Venda anual de tablets cai pela primeira vez no país, afirma IDC Brasil

Em 2015 foram comercializados cerca de 5,8 milhões de aparelhos, queda de 38% na comparação com 2014. Para 2016, consultoria prevê queda de 29%

Desde 2010, quando os tablets surgiram no Brasil, o mercado sempre apresentou taxas de crescimento na comparação ano a ano. Em 2015 foi diferente: foram vendidos aproximadamente 5,8 milhões de unidades, queda de 38% na comparação com 2014, quando foram comercializados 9,5 milhões de dispositivos, segundo estudo IDC Brazil Tablets Tracker Q4, realizado pela IDC Brasil líder em inteligência de mercado, serviços de consultoria e conferências com as indústrias de Tecnologia da Informação e Telecomunicações. Do total de tablets comercializados, 5,734 milhões (98,8%) foram modelos convencionais e 111 mil (1,2%) notebooks com telas destacáveis.

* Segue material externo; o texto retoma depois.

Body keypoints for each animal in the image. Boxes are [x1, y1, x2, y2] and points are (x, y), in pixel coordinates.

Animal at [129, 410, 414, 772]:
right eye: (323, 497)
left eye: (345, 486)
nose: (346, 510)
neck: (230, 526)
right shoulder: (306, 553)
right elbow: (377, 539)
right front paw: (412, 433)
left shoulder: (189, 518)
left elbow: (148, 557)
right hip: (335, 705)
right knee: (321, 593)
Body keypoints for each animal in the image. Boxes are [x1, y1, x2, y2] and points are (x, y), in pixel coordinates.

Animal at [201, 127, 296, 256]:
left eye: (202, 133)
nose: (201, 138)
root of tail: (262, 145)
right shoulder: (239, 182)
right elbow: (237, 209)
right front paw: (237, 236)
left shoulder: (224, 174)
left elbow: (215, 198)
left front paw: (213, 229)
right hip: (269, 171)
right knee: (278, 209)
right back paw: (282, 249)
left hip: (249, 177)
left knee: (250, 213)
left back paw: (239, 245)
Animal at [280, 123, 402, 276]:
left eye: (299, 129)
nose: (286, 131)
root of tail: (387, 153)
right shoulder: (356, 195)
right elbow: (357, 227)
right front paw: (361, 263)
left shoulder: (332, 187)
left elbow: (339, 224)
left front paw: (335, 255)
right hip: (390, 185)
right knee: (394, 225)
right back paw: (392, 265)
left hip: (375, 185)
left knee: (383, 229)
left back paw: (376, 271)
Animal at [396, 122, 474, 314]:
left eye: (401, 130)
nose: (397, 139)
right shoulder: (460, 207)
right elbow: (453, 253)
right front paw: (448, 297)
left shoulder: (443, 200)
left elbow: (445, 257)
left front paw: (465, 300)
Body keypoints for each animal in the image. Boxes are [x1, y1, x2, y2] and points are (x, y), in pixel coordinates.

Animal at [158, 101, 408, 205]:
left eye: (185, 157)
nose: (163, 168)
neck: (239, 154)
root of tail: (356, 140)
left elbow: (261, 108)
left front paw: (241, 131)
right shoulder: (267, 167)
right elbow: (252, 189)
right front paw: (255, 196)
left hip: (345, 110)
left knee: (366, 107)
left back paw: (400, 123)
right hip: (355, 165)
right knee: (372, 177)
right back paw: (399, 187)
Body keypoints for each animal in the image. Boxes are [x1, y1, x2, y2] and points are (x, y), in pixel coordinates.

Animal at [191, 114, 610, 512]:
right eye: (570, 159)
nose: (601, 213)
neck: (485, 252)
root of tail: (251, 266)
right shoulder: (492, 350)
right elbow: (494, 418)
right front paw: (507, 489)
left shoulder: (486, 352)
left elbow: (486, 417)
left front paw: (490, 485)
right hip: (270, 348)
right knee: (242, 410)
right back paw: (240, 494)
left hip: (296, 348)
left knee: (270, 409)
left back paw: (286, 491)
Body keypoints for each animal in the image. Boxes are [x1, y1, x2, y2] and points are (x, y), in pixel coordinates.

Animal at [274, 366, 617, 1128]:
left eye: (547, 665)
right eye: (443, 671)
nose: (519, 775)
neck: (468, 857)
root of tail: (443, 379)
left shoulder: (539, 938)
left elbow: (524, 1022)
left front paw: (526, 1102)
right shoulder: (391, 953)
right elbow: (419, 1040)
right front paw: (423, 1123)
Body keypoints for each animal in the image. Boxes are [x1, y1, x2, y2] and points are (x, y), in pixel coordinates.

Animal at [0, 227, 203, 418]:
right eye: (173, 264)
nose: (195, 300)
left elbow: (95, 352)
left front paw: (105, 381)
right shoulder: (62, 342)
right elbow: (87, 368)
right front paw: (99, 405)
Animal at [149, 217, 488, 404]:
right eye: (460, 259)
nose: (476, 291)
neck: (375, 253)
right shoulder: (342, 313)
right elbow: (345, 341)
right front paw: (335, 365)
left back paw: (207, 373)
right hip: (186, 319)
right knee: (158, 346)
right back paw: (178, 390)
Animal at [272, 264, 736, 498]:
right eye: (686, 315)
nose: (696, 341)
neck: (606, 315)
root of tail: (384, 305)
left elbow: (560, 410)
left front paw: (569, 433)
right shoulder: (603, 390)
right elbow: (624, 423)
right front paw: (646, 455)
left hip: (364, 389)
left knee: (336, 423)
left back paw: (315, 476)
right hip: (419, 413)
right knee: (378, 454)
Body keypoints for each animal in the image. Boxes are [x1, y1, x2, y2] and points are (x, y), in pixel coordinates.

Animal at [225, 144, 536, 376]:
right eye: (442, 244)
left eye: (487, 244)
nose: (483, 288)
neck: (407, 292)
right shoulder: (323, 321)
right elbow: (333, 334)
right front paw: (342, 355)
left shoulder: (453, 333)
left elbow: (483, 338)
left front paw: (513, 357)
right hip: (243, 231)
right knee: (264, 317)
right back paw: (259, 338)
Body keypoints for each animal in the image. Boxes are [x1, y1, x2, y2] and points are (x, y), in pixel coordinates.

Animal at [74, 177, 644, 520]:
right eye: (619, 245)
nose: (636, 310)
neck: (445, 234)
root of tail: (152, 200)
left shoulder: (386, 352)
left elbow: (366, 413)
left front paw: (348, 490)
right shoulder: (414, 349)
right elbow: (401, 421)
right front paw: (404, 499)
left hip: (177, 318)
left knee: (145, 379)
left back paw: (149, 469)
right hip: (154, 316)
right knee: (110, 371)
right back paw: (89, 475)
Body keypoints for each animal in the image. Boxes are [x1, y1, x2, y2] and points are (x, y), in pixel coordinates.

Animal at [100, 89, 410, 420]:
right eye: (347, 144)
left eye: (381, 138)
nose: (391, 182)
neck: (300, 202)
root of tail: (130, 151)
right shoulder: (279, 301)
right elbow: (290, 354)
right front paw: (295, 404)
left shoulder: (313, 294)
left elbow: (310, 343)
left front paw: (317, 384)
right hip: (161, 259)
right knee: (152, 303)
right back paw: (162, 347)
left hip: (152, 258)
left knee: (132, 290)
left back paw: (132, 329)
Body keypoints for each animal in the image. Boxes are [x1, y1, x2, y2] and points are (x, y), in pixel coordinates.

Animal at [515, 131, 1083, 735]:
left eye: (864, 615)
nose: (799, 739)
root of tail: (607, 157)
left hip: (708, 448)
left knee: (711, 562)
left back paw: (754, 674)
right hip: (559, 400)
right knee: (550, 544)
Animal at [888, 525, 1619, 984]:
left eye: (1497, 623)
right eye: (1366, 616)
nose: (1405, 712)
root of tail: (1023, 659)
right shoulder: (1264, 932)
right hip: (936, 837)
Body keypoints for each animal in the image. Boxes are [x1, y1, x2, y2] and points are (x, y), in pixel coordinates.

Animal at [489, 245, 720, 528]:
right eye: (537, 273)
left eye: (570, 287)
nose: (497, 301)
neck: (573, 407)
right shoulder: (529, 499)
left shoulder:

“O tablet deixou de ser novidade e, além disso, diante da instabilidade político-econômica do país durante todo ano passado, com desemprego em alta e confiança do consumidor em baixa, passou a ser objeto de compra secundário”, afirma Pedro Hagge, analista de pesquisas da IDC Brasil. Segundo ele, empresas estrangeiras começaram a deixar o país por conta das sucessivas altas do dólar e, com isso, houve menor oferta de produtos nas lojas. Outro fato que levou o mercado de tablets a registrar queda foi a competição com os smartphones de tela maior e preços compatíveis.
Em 2015, a média de preço dos tablets foi de R$ 448, alta de 2% em comparação com 2014, quando o tíquete médio era de R$ 440.

4º trimestre

Entre outubro e dezembro de 2015, foram comercializados 1,4 milhão de unidades, queda de 54% em relação ao mesmo período de 2014. A receita foi de R$ 657 milhões. “Mesmo as datas importantes, como Black Friday e Natal, não impulsionaram as vendas de tablets no Brasil. O terceiro trimestre foi o melhor do ano, com 1,43 milhão de unidades comercializadas, 2% a mais do que o apresentado no mesmo trimestre de 2014”, finaliza o analista da IDC.

Apesar do cenário desfavorável, Hagge acredita que o mercado de tablets não está no fim. “Vivemos um processo de consolidação no setor e as empresas que oferecem o equipamento, embora estejam em menor número, ainda devem ter resultados positivos”, aposta.
Para 2016, a IDC prevê redução de 29% do mercado e vendas de aproximadamente 4,1 milhões de tablets.

A posição do Brasil no ranking mundial

Em 2014, o mercado brasileiro de tablets representava 4,1% de todos os aparelhos comercializados no mundo. Em 2015, a porcentagem caiu para 2,8%. Com isso, o país deixou a 4ª posição no ranking mundial, em 2014, para ocupar a 9ª posição em 2015.